TASK PROMPT – Please report the number of lines in the entries below that contain "nose", with nothing added.

RECORDS SUPPLIED –
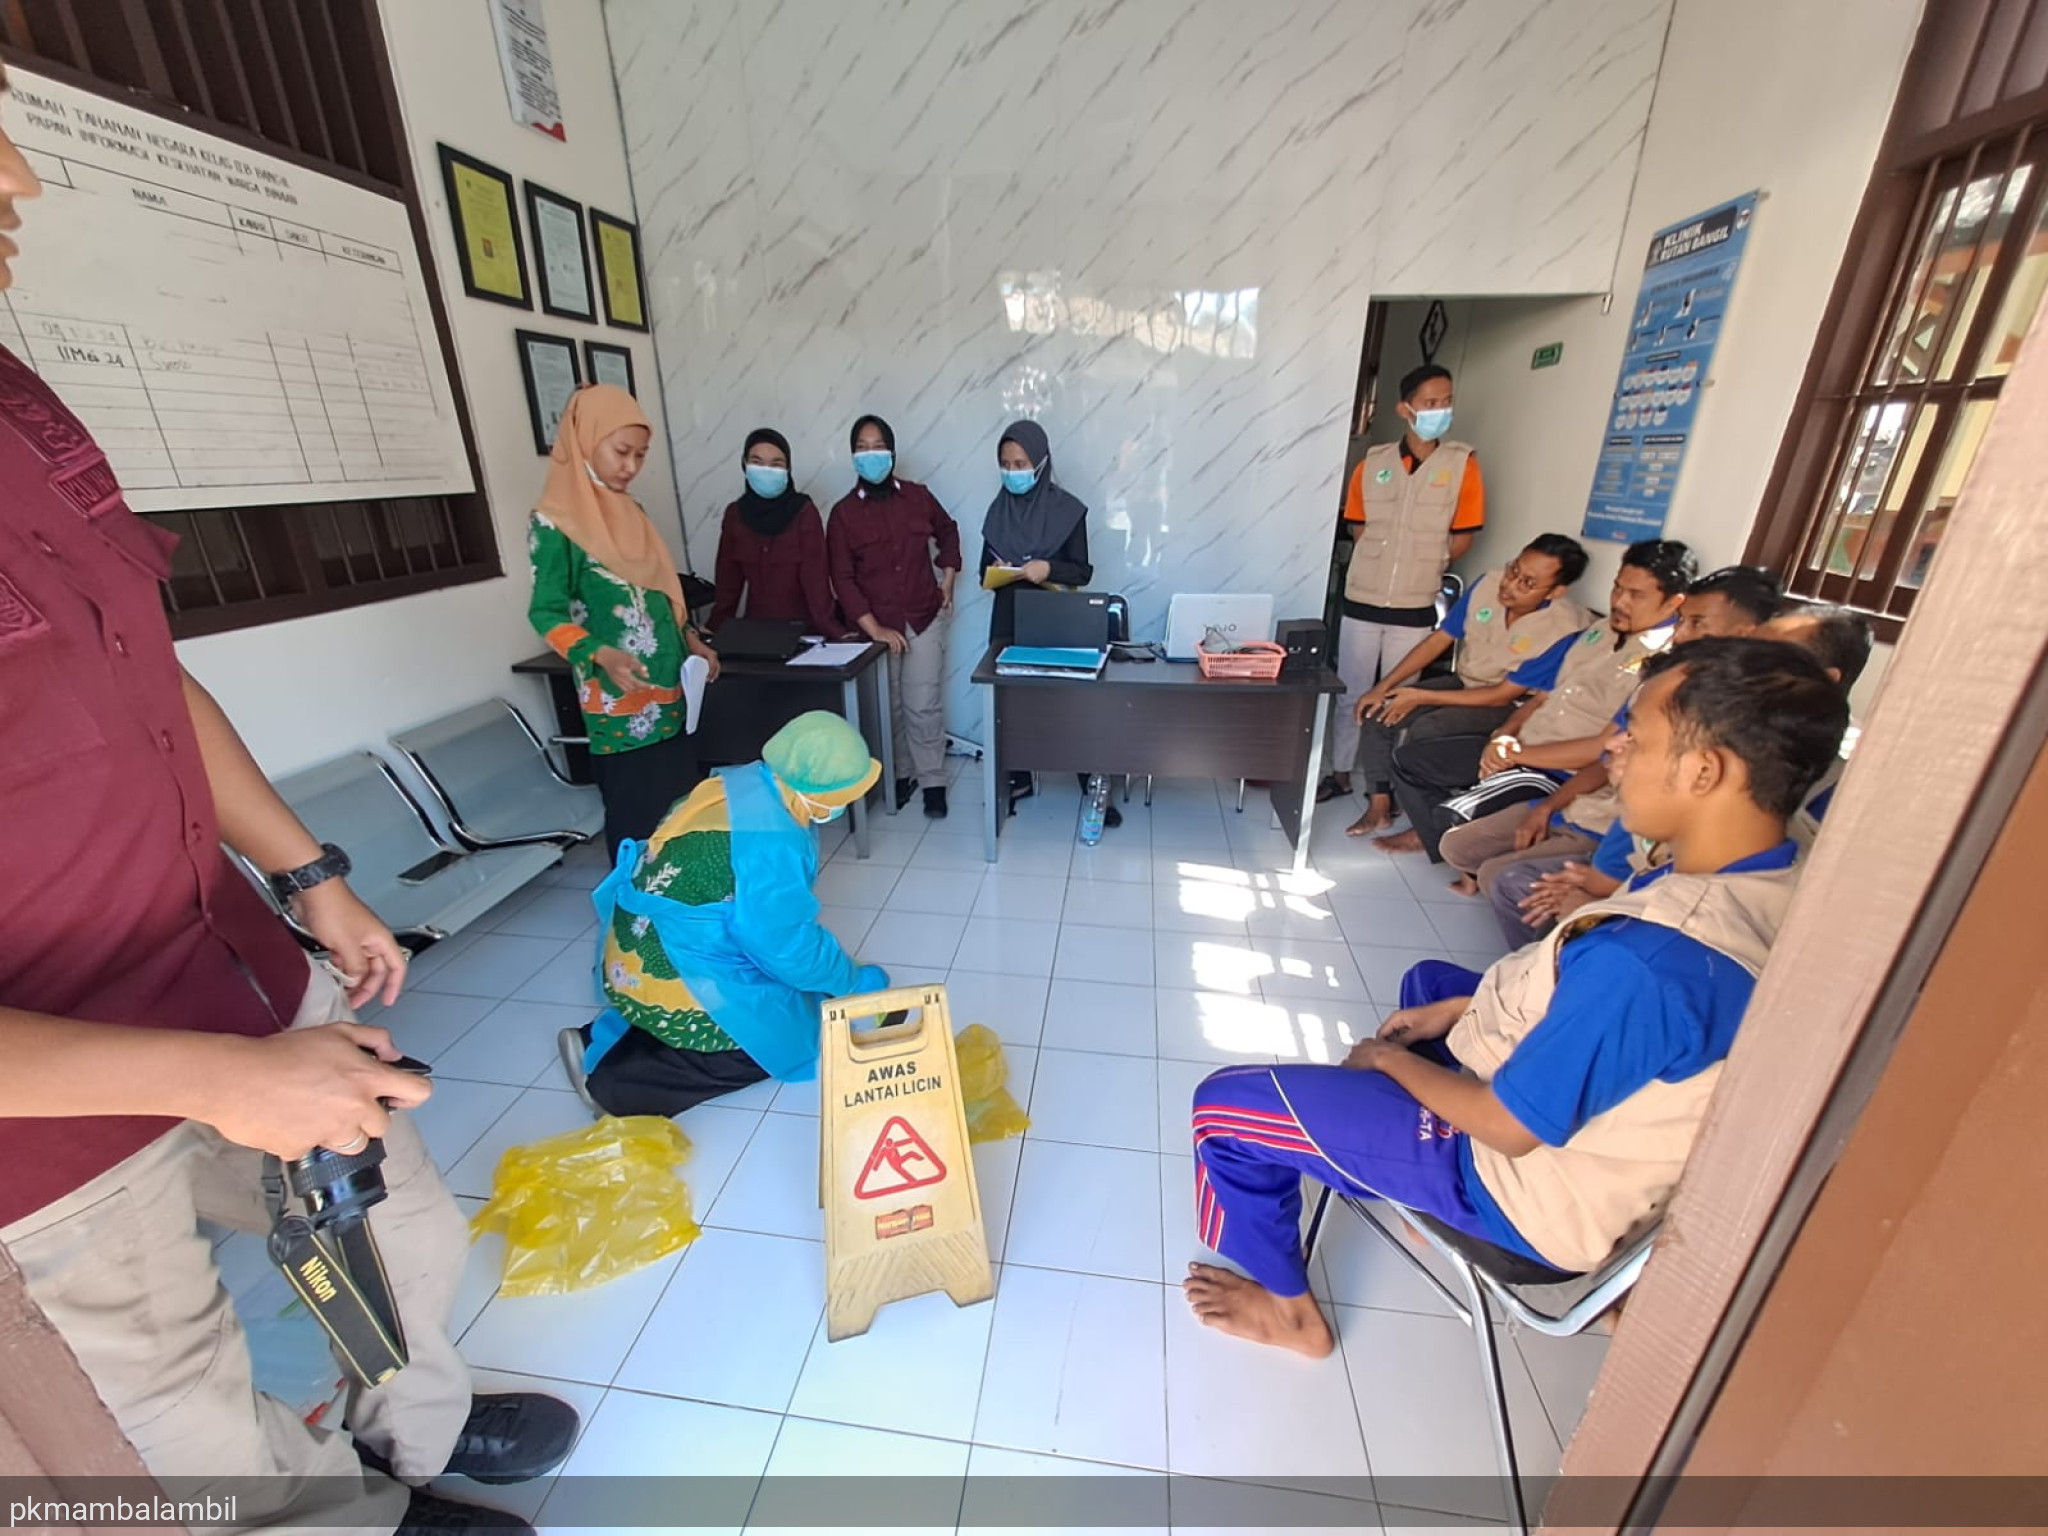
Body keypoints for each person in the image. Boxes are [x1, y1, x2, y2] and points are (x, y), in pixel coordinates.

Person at [0, 98, 570, 1535]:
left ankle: (414, 1449)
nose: (19, 175)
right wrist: (218, 1082)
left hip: (225, 975)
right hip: (41, 1122)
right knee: (182, 1434)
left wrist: (310, 873)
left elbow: (147, 675)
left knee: (403, 1235)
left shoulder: (18, 405)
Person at [1182, 639, 1849, 1357]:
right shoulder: (1773, 875)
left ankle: (1293, 1317)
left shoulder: (1650, 963)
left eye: (1638, 737)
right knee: (1435, 989)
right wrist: (1458, 1011)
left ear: (1704, 770)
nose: (1614, 749)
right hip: (1615, 1150)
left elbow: (1505, 1127)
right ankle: (1396, 1160)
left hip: (1516, 1189)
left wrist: (1384, 1061)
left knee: (1225, 1108)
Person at [557, 712, 891, 1118]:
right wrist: (850, 981)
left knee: (790, 995)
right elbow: (785, 945)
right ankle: (616, 1087)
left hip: (636, 954)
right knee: (772, 1043)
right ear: (819, 792)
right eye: (843, 796)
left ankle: (600, 1036)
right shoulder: (772, 842)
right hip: (679, 968)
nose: (844, 805)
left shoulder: (737, 785)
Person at [1493, 600, 1869, 950]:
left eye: (1768, 657)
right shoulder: (1687, 726)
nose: (1743, 662)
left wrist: (1595, 909)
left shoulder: (1827, 800)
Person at [1440, 559, 1775, 896]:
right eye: (1683, 621)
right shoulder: (1654, 674)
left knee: (1504, 878)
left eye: (1697, 623)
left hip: (1617, 826)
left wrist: (1600, 881)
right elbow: (1603, 754)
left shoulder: (1734, 717)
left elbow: (1642, 801)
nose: (1681, 634)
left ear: (1744, 634)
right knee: (1461, 847)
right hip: (1581, 801)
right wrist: (1547, 804)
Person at [1379, 539, 1695, 865]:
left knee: (1452, 820)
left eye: (1636, 595)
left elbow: (1601, 750)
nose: (1620, 601)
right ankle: (1453, 848)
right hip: (1522, 746)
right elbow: (1543, 695)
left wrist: (1514, 754)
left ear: (1674, 602)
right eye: (1617, 588)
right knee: (1409, 762)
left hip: (1558, 772)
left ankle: (1463, 852)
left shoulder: (1663, 666)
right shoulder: (1598, 631)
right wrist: (1503, 735)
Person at [528, 384, 721, 861]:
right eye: (621, 452)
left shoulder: (633, 512)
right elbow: (545, 612)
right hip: (618, 704)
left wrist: (693, 640)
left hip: (671, 694)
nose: (631, 466)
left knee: (680, 817)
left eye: (641, 454)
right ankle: (633, 907)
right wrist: (600, 653)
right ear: (585, 440)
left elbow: (661, 595)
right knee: (637, 821)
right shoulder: (554, 524)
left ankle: (678, 902)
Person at [1344, 533, 1592, 838]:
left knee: (1430, 728)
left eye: (1527, 583)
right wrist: (1384, 686)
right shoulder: (1488, 584)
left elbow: (1502, 695)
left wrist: (1421, 695)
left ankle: (1431, 825)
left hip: (1509, 704)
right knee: (1379, 710)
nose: (1510, 585)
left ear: (1556, 591)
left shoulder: (1563, 628)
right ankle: (1380, 804)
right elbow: (1440, 639)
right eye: (1514, 570)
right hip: (1466, 681)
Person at [1322, 364, 1486, 806]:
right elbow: (1359, 528)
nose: (1440, 410)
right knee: (1350, 693)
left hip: (1415, 605)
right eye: (1431, 403)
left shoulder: (1462, 465)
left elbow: (1463, 537)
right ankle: (1340, 773)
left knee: (1398, 699)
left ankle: (1385, 784)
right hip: (1362, 599)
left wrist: (1422, 565)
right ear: (1405, 408)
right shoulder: (1372, 464)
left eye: (1446, 402)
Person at [979, 419, 1117, 824]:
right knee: (1010, 703)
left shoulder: (1067, 511)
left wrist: (1048, 567)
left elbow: (1082, 571)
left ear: (1040, 463)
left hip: (1055, 617)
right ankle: (1018, 777)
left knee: (1069, 703)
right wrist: (1001, 569)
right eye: (1006, 464)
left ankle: (1090, 781)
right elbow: (983, 572)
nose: (1013, 472)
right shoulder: (997, 512)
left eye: (1021, 464)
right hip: (1008, 615)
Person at [827, 414, 962, 819]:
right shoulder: (843, 514)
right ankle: (901, 774)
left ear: (892, 452)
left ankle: (932, 780)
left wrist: (948, 578)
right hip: (876, 624)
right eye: (862, 448)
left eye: (878, 446)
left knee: (922, 703)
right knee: (890, 708)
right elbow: (842, 578)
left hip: (923, 615)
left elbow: (948, 530)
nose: (871, 455)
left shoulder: (918, 496)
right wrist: (875, 629)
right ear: (853, 456)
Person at [709, 427, 841, 638]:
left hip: (804, 632)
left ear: (788, 469)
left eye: (776, 464)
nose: (767, 470)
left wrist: (834, 631)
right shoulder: (735, 515)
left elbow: (816, 585)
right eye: (757, 462)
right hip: (756, 632)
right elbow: (728, 586)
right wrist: (712, 629)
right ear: (744, 465)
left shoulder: (803, 512)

ANSWER TO THE EXERCISE – 12